Interior Minister Afghanistan (acting)
- In office 9 December 2014 – 27 January 2015
- Preceded by: Mohammad Omar Daudzai
- Succeeded by: Nur ul-Haq Ulumi

Personal details
- Born: 1965 (age 60–61) Salang District, Parwan Province, Afghanistan

Military service
- Allegiance: Afghanistan
- Branch/service: Afghan National Police

= Mohammad Ayub Salangi =

Afghan police officer (born 1965)

General Mohammad Ayub Salangi born in Parwan, Afghanistan, is the former Police Chief of Kabul and the Deputy Minister for Security in the Ministry of Interior of Afghanistan.

==Career==
He has held a number of different security positions throughout Afghanistan. In late 2003 he was described as a "high-ranking Kabul garrison officer" and the "Kabul military commander". At a meeting of security chiefs in January 2004, he was labeled the Commander of Kabul Garrison. In 2005, sometime between March 17 and March 27, he was named the Provincial Police Chief of Kandahar Province replacing Gen. Khan Mohammad Khan. He was later moved to western Afghanistan, where he became the Provincial Police Chief of Herat Province on July 4, 2005, succeeding Gen. Abdul Wahid Baba Jan. He was officially introduced in a ceremony on July 19. This transfer, so soon after his appointment, was attributed to the growing instability in Kandahar, which also played a role in the transfer of Gen. Khan Mohammad Khan, whom he had replaced.

Around April 2007, reports indicate that he had been named the Police Chief of Kunduz Province. However, the following spring 2008, Kabul Police Chief Muhammad Salim Ehsas was suspended and then dismissed after militants were able to launch an assault against President Hamid Karzai during the Mujahideen's Victory Day parade.

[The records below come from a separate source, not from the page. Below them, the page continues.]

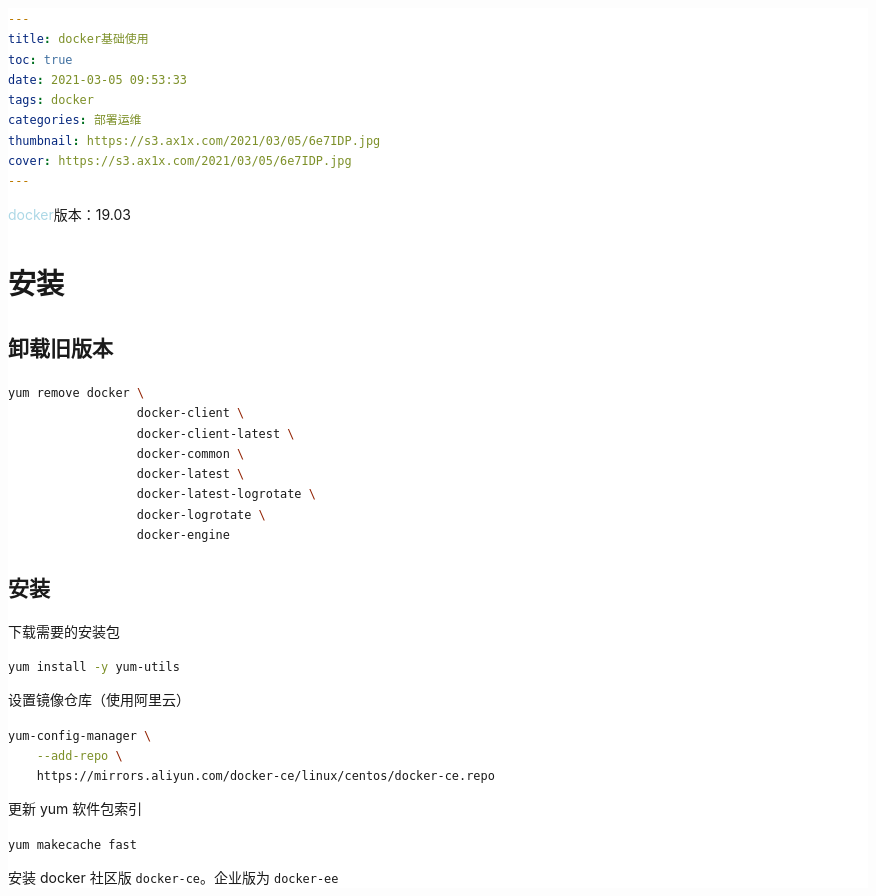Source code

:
 ```yaml
---
title: docker基础使用
toc: true
date: 2021-03-05 09:53:33
tags: docker
categories: 部署运维
thumbnail: https://s3.ax1x.com/2021/03/05/6e7IDP.jpg
cover: https://s3.ax1x.com/2021/03/05/6e7IDP.jpg
---
```


<span style="color: lightblue">docker</span>版本：19.03



# 安装

## 卸载旧版本

```bash
yum remove docker \
                  docker-client \
                  docker-client-latest \
                  docker-common \
                  docker-latest \
                  docker-latest-logrotate \
                  docker-logrotate \
                  docker-engine
```

## 安装

下载需要的安装包

```bash
yum install -y yum-utils
```

设置镜像仓库（使用阿里云）

```bash
yum-config-manager \
    --add-repo \
    https://mirrors.aliyun.com/docker-ce/linux/centos/docker-ce.repo
```

更新 yum 软件包索引

```bash
yum makecache fast
```

安装 docker 社区版 `docker-ce`。企业版为 `docker-ee`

Salangi was chosen as his replacement, and was installed on July 6, 2008. He was replaced by Lt. Gen. Abdorrahman Rahman in early February 2009, though at the transition ceremony was awarded a letter of appreciation from the Ministry of the Interior. This was one of a number of personnel changes in the Kabul police ranks, though members of parliament were at odds over whether this shakeup would be beneficial to the security climate. Regardless, Salangi soon appeared as the Former Title::Provincial Police Chief of Nangarhar Province, where he stayed for well over a year. In June 2010, Salangi got involved in a dispute with journalists at a press conference after he allegedly refused to answer their questions and proceeded to speak unprofessionally, including making threats against them.

Salangi was then transferred back to Kabul in late 2010, and was replaced in Nangarhar soon after by Ali Shah Paktiawal. Shortly after coming into office, Salangi stated that the police force still needed 5 to 10 years of further training, and that the number of police in Kabul needed to rise from above 10,000 to between 20,000 and 25,000.